• **Your goal**
Present the lines between the one holding "en cine 'más allá de 2027'" and the one holding "especulación: 'Puedo negarlo'", inclusive, as a Markdown table with the columns Line no. and Text, leaving out any blank lines.

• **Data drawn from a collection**
____
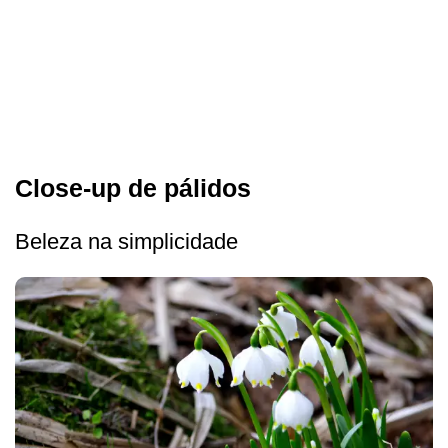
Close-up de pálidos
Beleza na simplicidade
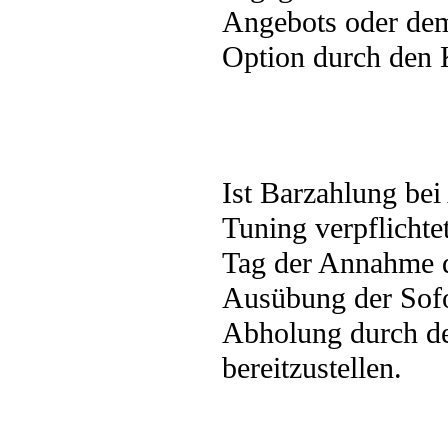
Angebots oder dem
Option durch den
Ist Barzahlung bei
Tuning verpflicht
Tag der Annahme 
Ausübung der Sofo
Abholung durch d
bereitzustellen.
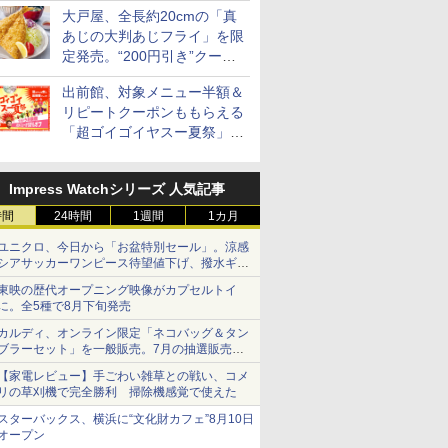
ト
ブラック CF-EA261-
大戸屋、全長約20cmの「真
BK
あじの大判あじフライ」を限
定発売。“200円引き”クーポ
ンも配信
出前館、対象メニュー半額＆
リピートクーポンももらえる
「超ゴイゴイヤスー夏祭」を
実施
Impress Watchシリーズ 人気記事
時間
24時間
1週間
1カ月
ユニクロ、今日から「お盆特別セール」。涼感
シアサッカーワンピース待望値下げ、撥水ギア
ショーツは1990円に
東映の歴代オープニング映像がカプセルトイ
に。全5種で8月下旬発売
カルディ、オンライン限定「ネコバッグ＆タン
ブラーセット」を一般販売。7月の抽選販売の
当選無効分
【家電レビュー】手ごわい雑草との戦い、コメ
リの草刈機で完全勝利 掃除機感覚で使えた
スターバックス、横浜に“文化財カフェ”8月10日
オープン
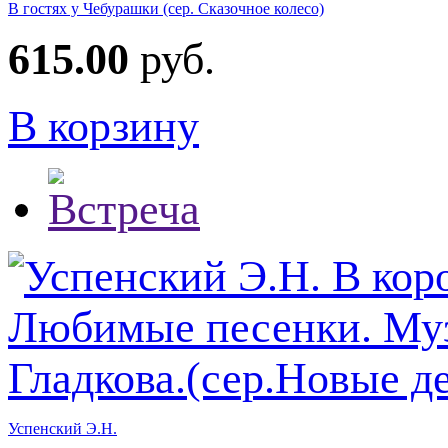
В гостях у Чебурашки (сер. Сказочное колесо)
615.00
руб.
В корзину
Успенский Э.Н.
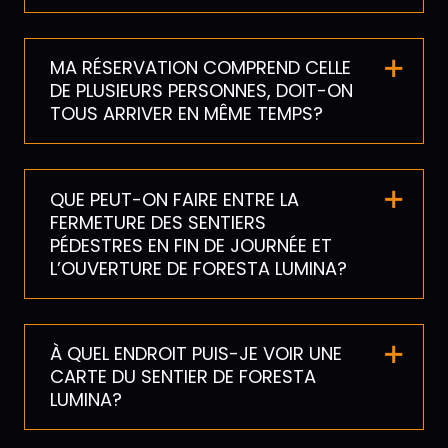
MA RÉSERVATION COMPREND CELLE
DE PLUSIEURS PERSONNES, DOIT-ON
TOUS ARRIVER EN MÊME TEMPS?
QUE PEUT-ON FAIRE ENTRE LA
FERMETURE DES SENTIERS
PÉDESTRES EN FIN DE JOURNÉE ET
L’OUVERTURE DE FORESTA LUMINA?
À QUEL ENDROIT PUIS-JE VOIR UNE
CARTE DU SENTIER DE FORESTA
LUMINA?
____
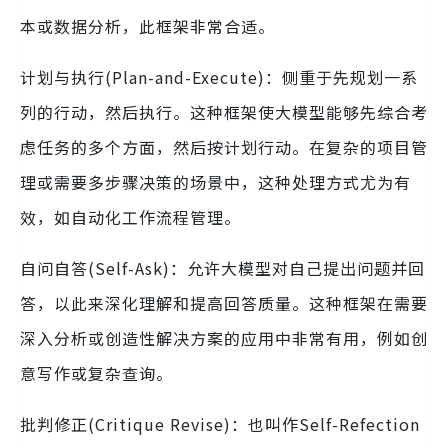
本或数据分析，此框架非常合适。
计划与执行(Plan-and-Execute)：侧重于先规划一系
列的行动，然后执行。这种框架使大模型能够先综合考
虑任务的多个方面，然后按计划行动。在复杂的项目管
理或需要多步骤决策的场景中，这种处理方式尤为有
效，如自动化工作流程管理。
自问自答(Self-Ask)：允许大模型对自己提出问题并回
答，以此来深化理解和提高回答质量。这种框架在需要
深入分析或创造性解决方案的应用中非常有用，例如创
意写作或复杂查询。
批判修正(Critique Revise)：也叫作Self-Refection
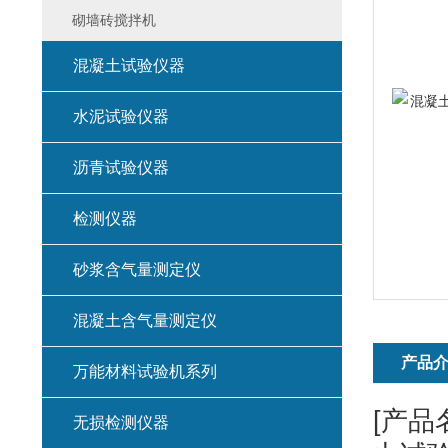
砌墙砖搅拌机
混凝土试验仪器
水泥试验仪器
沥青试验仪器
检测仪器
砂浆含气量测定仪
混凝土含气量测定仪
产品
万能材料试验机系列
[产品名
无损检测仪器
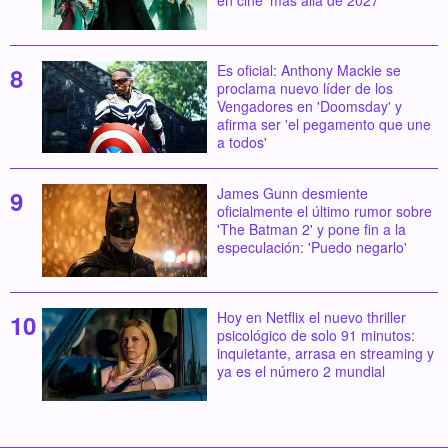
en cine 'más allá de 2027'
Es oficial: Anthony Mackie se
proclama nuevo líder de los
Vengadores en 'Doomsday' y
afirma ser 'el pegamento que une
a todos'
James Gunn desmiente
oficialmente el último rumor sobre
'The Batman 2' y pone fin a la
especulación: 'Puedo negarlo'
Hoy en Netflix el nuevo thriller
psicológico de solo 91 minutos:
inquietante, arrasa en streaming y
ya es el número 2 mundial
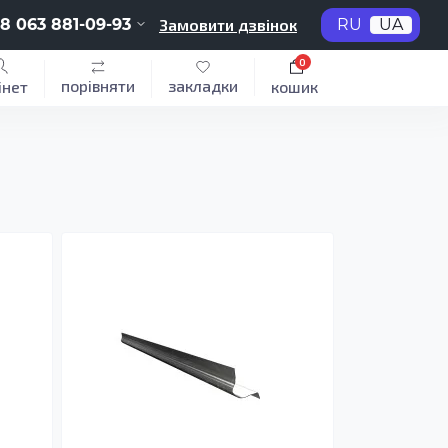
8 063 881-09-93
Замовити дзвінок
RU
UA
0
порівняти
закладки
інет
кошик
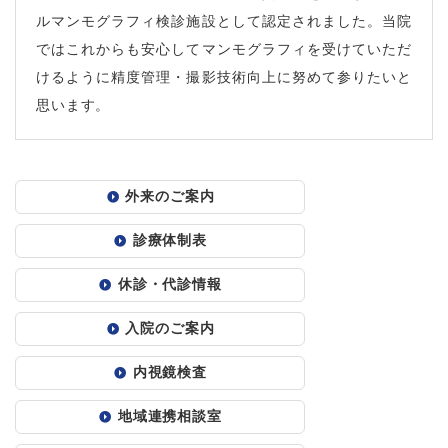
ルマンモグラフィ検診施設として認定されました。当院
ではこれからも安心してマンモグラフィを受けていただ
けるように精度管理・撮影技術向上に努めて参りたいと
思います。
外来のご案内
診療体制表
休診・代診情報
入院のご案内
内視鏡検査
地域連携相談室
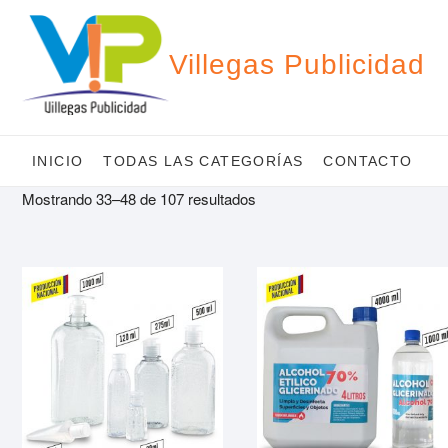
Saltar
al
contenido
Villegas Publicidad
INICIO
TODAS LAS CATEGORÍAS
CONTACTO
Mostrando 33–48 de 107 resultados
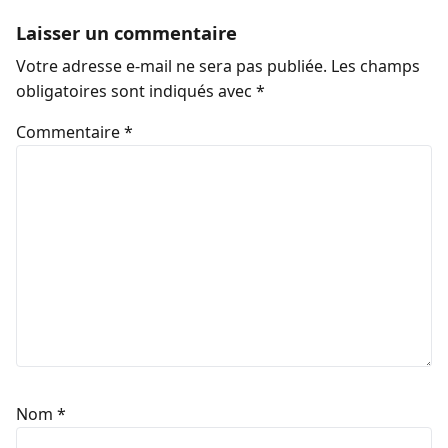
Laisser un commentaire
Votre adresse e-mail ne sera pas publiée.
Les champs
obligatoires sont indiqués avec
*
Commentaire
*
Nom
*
____
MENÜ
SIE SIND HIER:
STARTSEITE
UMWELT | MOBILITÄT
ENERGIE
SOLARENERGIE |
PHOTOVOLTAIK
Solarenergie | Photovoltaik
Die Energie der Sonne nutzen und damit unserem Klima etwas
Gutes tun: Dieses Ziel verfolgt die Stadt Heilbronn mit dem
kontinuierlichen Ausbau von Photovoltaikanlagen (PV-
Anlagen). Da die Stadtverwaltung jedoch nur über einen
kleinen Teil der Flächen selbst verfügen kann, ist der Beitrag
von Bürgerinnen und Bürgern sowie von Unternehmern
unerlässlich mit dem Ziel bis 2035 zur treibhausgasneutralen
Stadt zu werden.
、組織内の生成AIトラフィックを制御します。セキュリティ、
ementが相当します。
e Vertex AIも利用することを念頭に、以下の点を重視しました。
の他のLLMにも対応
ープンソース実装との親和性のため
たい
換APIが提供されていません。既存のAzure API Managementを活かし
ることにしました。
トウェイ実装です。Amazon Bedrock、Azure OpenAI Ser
____
• **Solution for this task**
| Line no. | Text |
|---|---|
| 1 | en cine 'más allá de 2027' |
| 2 | Es oficial: Anthony Mackie se |
| 3 | proclama nuevo líder de los |
| 4 | Vengadores en 'Doomsday' y |
| 5 | afirma ser 'el pegamento que une |
| 6 | a todos' |
| 7 | James Gunn desmiente |
| 8 | oficialmente el último rumor sobre |
| 9 | 'The Batman 2' y pone fin a la |
| 10 | especulación: 'Puedo negarlo' |